The interrogators, torturers, and executioners in the film S21 walk through empty classrooms that had been converted into mass holding cells. The guards had been twelve or thirteen years old at the time S21 was in operation. In the film S21 they awkwardly retrace their steps, slam metal doors, carry buckets and bowls, and repeat the orders and threats that they gave to the prisoners who had been lying side by side on the floor in these holding cells, dying of starvation. Just as the survivors and former victims, collaborators, and bystanders in Shoah walk the fields and travel the train lines, so too do the survivors and guards in S21 retrace their original steps.
The adult former guards in S21 seem to remember their adolescent lines quite well, in part because they rehearse them (by reading the detailed Khmer Rouge records kept by the prison administrators) in front of the camera in small groups before actually reenacting them.
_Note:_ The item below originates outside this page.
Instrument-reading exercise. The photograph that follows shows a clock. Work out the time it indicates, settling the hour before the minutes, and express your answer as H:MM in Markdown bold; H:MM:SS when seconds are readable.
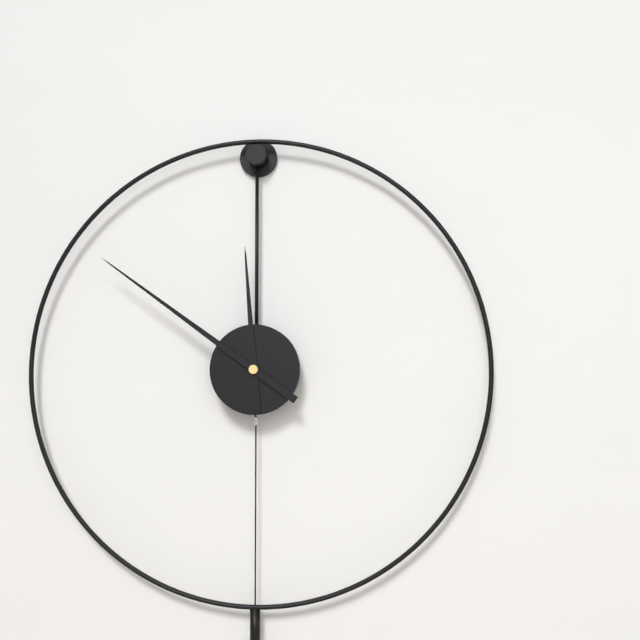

Then, they move through the reenactment scenes, scolding and threatening and finally executing their imaginary prisoners in emotionless staccato voices. “You, turn around. Why aren’t you sleeping? Sleep without moving, you son of a bitch.” 40 They repeat these scenes several times in the film, inviting us to look more closely at small gestures and ordinary objects so that we imagine ourselves bystanders in the present tense.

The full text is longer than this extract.